### What the exercise asks
In the records below, find the line that contains "(at 87.688981 84.186597))" and the line that contains "(at 80.545231 122.286596))". Set down exactly those lines and every line between them, and nothing more.

(Dataset entries)
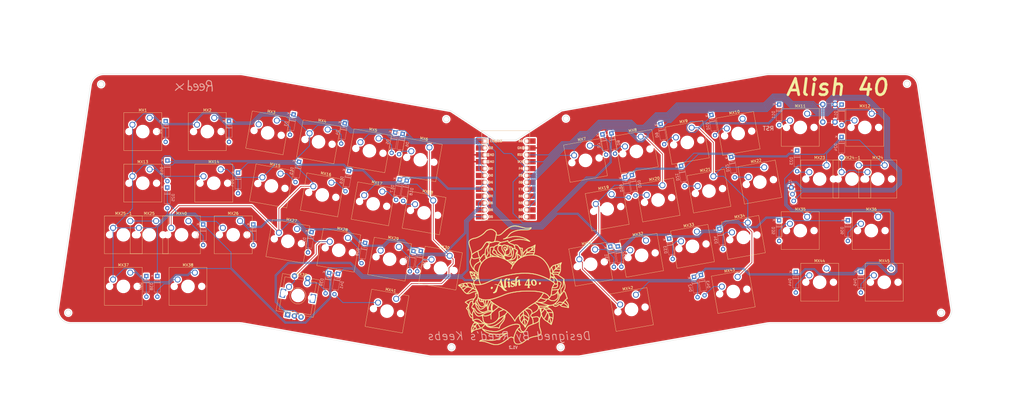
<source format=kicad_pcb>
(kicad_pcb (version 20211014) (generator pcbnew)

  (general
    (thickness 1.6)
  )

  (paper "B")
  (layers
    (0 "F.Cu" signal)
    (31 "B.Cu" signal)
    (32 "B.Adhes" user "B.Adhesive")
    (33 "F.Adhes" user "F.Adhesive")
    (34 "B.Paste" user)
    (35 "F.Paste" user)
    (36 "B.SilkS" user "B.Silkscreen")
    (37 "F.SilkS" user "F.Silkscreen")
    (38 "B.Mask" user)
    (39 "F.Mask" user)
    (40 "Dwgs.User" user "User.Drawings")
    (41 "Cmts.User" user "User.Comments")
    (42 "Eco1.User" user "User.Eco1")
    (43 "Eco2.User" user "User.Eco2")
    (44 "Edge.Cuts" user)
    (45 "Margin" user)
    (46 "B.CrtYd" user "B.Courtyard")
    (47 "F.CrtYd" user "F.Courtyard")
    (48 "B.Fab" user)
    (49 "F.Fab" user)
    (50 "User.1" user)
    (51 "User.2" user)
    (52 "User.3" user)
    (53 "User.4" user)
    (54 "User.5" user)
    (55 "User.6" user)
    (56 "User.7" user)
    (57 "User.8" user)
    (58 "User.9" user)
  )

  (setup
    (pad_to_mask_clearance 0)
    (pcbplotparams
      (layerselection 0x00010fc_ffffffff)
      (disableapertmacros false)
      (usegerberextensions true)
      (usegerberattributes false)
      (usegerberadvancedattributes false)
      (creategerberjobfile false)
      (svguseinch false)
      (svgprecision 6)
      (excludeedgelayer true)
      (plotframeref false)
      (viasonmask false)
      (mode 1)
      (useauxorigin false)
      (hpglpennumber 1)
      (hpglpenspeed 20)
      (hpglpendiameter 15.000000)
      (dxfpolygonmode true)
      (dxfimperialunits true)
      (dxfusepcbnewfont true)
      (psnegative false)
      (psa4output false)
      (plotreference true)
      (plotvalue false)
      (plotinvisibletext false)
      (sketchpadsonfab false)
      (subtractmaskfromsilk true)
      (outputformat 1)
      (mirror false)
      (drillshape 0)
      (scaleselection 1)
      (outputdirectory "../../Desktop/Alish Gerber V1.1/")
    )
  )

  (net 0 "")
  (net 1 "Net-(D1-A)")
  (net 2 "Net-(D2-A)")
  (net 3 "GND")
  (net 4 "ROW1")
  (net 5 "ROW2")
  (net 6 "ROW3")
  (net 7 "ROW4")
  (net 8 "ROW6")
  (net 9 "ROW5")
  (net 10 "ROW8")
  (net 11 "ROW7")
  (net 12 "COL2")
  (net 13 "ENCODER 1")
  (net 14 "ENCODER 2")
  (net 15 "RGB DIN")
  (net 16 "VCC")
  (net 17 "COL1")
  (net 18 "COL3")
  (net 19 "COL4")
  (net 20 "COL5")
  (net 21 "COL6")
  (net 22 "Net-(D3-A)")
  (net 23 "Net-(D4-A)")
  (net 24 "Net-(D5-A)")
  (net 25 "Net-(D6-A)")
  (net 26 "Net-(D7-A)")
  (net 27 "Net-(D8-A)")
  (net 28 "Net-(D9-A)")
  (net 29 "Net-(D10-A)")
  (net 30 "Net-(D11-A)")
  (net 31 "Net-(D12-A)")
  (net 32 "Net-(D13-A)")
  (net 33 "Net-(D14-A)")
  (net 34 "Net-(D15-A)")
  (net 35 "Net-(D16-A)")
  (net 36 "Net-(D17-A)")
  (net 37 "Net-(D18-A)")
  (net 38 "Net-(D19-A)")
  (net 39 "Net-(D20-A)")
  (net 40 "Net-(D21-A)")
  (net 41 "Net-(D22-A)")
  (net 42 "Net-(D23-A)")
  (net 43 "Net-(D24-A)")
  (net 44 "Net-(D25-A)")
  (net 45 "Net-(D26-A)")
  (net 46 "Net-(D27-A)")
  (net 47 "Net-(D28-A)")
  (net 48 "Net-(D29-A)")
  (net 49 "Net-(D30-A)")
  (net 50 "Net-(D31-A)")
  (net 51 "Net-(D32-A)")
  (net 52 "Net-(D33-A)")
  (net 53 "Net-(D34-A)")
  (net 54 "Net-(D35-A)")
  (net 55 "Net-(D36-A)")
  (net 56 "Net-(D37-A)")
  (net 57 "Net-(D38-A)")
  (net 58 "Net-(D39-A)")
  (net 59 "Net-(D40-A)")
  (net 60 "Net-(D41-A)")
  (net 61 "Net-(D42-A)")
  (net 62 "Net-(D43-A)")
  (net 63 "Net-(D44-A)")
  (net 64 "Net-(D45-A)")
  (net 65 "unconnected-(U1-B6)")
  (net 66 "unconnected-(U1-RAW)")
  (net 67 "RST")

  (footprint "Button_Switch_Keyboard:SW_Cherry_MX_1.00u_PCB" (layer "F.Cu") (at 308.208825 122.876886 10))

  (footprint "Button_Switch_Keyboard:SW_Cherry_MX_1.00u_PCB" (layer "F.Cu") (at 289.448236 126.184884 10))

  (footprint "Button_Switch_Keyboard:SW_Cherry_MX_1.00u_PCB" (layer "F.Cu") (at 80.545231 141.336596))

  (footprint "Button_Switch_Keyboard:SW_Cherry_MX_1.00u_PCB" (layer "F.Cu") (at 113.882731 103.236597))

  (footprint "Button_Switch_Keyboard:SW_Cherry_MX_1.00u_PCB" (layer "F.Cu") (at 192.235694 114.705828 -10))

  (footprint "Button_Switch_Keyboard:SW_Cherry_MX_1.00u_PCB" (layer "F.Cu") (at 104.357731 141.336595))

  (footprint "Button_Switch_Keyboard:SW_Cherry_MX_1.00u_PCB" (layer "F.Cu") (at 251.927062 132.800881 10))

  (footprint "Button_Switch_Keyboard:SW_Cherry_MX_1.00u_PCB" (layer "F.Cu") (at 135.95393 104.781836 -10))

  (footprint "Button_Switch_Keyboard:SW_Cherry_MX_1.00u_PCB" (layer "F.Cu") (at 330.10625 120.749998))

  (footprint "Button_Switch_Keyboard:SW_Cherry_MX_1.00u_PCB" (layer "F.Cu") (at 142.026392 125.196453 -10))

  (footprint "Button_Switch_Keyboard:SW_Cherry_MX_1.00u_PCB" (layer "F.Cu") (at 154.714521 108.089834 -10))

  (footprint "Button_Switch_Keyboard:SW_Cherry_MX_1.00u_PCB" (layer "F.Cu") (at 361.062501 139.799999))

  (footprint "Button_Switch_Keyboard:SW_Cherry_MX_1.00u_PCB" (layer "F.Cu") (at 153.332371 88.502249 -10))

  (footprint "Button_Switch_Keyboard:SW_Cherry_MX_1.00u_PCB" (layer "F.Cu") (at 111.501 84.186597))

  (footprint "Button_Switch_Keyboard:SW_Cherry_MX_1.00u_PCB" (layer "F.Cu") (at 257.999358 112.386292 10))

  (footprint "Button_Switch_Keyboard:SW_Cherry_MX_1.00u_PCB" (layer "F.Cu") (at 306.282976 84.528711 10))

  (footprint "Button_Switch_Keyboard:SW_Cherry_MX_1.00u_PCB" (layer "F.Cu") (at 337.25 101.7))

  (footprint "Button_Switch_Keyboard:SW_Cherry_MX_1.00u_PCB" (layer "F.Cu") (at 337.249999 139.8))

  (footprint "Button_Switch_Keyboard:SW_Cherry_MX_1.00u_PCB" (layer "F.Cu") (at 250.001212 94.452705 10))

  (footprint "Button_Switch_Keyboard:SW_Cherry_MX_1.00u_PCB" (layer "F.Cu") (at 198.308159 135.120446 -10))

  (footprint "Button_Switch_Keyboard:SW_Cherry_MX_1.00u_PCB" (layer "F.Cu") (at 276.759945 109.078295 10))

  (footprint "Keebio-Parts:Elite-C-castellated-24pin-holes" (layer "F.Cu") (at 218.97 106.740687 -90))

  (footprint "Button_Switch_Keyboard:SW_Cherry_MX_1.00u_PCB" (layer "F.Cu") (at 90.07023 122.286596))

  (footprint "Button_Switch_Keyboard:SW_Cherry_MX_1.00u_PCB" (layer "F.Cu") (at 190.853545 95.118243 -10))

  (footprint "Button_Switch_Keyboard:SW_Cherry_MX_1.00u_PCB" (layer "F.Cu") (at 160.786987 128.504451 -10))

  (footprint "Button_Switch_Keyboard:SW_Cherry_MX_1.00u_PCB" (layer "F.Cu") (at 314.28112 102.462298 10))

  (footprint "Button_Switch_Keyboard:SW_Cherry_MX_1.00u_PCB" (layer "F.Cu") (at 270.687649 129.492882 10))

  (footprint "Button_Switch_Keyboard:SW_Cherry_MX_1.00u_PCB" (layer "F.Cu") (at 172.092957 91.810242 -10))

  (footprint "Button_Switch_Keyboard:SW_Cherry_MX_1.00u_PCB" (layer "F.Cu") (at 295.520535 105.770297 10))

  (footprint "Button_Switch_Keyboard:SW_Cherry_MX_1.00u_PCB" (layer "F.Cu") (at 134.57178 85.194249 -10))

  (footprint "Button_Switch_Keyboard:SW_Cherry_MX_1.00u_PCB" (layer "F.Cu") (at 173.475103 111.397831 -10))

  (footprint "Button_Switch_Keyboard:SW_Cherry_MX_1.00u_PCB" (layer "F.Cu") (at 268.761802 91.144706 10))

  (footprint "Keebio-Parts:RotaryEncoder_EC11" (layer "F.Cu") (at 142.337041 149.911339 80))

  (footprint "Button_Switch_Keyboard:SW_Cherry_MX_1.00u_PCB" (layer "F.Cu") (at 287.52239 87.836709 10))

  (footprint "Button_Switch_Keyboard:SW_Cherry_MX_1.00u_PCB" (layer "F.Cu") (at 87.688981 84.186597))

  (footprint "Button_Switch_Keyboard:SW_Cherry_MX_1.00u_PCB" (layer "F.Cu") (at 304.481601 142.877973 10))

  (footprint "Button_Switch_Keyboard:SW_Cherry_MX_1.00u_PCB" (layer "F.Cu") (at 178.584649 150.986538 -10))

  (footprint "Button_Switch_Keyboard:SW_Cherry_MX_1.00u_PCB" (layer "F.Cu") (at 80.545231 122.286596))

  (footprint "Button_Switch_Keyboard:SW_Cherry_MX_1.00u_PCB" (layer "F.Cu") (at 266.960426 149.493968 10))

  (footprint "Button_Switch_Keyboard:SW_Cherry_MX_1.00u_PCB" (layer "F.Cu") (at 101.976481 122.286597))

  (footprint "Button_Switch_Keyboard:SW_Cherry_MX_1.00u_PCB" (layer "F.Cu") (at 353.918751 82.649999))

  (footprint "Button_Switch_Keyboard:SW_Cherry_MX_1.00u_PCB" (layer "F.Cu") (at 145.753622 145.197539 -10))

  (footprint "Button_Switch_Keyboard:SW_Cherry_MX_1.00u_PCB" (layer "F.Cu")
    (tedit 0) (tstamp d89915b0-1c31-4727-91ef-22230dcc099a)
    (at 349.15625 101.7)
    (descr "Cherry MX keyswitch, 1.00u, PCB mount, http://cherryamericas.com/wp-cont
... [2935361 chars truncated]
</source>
* * *
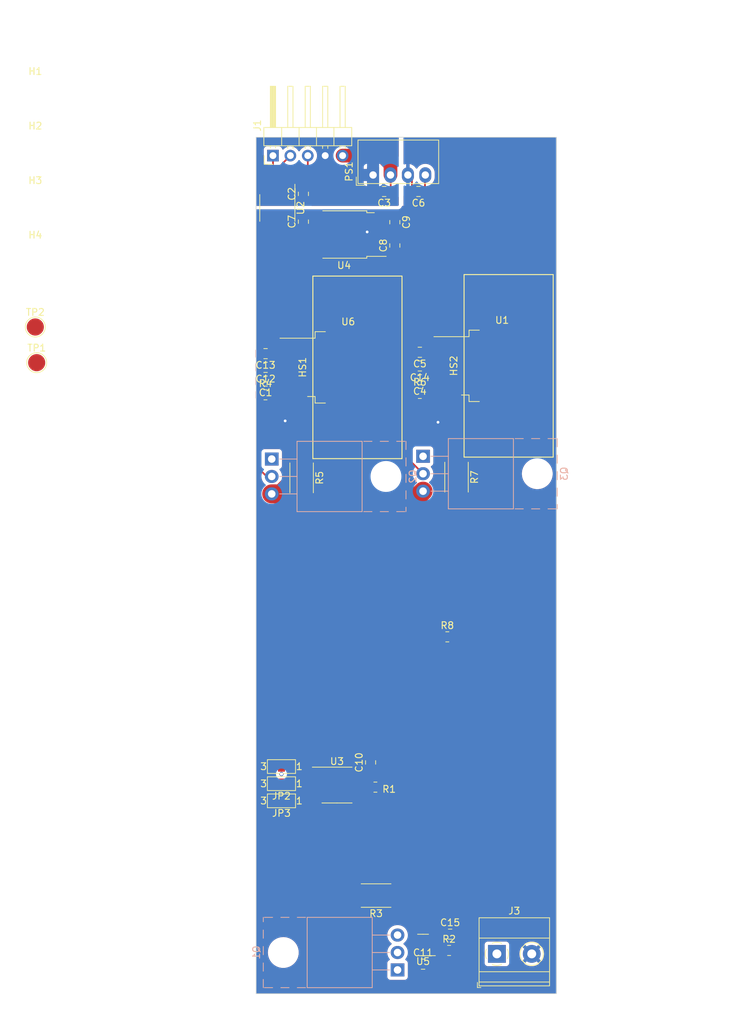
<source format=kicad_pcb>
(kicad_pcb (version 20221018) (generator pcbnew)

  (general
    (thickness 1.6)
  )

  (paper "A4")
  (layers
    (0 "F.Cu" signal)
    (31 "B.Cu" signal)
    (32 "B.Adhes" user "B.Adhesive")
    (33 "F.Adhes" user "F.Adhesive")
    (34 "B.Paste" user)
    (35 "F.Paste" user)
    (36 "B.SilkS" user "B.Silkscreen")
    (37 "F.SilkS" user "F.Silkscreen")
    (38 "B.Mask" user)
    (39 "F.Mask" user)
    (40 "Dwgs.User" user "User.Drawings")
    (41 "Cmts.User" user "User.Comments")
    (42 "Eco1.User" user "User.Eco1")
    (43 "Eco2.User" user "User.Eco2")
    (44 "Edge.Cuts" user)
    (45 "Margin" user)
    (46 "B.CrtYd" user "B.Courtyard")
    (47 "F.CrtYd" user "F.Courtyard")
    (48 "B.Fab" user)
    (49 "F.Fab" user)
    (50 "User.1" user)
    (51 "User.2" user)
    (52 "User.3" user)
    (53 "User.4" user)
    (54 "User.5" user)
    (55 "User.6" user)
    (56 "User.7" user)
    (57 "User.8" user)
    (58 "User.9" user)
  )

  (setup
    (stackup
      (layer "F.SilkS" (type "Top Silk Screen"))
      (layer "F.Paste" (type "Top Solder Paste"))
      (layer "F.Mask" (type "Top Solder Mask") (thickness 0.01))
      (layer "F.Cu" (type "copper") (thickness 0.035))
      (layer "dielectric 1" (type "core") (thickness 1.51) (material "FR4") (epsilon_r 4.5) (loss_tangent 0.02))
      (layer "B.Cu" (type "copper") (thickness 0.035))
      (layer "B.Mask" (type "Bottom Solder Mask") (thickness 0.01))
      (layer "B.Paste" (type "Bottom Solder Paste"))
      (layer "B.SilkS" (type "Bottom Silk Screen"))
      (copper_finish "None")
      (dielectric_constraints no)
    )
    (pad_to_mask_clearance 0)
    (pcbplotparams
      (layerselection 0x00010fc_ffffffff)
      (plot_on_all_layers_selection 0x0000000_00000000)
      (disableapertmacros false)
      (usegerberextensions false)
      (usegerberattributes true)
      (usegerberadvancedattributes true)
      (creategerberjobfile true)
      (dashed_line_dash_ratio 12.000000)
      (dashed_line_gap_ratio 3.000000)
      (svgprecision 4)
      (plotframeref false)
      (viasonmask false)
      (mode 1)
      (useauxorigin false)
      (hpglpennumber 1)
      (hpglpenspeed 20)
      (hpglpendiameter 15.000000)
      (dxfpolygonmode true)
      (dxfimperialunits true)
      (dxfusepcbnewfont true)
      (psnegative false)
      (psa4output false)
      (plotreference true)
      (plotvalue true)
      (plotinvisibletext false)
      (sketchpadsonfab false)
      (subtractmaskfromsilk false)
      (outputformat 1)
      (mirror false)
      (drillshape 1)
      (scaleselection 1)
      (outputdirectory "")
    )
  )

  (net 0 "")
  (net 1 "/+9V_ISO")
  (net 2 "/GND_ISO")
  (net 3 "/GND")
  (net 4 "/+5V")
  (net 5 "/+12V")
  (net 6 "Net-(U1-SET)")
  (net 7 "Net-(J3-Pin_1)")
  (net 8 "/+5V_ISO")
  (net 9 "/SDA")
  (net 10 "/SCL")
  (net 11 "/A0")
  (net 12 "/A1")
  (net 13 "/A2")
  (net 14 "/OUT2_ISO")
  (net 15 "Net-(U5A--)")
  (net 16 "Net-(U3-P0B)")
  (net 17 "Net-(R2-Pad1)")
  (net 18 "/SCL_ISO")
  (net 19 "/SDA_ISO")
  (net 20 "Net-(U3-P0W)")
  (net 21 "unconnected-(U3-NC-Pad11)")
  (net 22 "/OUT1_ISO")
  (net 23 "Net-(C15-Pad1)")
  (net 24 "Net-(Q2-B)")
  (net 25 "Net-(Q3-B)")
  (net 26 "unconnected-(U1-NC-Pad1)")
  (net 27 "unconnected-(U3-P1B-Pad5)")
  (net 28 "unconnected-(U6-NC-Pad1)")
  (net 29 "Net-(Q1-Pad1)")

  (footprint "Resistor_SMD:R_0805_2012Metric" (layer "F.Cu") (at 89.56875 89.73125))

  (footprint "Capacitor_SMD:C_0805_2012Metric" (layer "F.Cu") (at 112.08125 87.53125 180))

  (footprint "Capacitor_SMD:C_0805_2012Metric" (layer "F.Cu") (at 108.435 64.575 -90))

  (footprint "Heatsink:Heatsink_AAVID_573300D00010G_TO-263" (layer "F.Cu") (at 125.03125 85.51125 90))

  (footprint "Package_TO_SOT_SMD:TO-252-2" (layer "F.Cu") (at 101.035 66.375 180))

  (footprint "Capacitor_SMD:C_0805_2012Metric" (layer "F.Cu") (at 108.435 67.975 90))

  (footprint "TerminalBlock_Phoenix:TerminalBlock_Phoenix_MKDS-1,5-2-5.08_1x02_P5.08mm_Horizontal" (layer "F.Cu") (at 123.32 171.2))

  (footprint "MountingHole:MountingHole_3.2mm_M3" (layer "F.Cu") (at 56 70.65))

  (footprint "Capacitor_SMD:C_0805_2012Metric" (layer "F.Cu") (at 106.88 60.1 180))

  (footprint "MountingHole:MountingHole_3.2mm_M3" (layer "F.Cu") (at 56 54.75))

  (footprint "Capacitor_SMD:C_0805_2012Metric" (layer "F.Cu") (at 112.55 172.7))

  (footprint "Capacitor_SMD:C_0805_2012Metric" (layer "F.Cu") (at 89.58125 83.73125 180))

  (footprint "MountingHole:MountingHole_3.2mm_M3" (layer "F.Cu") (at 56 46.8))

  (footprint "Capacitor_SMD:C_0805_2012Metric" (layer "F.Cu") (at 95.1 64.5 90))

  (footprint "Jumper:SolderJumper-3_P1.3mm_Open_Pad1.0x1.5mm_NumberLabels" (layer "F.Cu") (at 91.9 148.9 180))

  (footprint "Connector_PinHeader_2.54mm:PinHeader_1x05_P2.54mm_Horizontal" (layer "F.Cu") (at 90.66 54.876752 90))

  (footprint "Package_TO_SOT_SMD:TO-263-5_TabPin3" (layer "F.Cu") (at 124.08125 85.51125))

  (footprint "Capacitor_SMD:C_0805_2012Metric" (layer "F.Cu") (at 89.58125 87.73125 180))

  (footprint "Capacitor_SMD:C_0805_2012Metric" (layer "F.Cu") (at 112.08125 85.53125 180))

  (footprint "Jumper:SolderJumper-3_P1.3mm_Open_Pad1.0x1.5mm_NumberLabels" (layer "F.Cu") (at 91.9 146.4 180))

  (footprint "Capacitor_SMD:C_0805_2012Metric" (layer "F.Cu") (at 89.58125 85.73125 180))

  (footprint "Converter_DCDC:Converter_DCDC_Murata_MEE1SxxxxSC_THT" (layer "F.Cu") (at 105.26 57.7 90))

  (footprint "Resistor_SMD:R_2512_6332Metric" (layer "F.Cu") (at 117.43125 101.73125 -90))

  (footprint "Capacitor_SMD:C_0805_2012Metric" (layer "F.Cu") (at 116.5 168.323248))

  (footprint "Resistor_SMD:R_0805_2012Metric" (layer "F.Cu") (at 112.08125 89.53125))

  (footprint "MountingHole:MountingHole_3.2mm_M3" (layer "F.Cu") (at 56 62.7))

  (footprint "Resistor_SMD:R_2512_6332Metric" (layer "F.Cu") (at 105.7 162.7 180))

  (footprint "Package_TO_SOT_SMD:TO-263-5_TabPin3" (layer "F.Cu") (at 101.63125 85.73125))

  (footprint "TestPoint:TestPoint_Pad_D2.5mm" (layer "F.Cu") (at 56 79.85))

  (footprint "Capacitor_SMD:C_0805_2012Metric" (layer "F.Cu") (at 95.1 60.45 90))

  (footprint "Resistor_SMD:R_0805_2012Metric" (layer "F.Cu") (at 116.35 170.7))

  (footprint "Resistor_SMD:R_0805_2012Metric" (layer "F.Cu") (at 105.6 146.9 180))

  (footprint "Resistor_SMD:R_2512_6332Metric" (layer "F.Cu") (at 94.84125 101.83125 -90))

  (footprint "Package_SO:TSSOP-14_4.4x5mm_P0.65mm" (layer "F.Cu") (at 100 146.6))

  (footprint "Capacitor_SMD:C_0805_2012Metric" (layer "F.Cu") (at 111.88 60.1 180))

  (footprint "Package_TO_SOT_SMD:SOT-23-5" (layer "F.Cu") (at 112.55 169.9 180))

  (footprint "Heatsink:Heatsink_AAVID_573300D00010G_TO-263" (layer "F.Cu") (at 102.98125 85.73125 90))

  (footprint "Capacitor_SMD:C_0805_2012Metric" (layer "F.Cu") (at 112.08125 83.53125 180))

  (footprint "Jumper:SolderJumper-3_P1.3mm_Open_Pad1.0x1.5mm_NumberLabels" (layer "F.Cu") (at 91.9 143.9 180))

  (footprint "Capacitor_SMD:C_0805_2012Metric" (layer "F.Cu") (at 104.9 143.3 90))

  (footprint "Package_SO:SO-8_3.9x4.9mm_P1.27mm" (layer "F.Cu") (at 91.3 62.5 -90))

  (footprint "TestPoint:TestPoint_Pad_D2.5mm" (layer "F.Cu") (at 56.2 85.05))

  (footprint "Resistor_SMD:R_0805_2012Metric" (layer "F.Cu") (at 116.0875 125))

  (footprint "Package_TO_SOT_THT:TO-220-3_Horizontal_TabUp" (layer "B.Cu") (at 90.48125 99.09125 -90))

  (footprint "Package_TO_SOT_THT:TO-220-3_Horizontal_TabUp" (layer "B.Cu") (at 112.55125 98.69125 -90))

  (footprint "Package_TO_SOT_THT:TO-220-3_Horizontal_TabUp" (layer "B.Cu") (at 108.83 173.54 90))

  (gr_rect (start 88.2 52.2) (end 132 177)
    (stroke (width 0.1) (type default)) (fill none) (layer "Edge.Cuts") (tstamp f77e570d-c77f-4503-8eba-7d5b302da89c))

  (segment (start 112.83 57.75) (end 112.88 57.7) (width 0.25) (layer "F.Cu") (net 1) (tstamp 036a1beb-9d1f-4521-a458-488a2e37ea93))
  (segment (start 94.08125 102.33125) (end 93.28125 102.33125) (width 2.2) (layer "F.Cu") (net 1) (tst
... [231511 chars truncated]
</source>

### Response to this task
  (footprint "Button_Switch_Keyboard:SW_Cherry_MX_1.00u_PCB" (layer "F.Cu") (at 87.688981 84.186597))

  (footprint "Button_Switch_Keyboard:SW_Cherry_MX_1.00u_PCB" (layer "F.Cu") (at 304.481601 142.877973 10))

  (footprint "Button_Switch_Keyboard:SW_Cherry_MX_1.00u_PCB" (layer "F.Cu") (at 178.584649 150.986538 -10))

  (footprint "Button_Switch_Keyboard:SW_Cherry_MX_1.00u_PCB" (layer "F.Cu") (at 80.545231 122.286596))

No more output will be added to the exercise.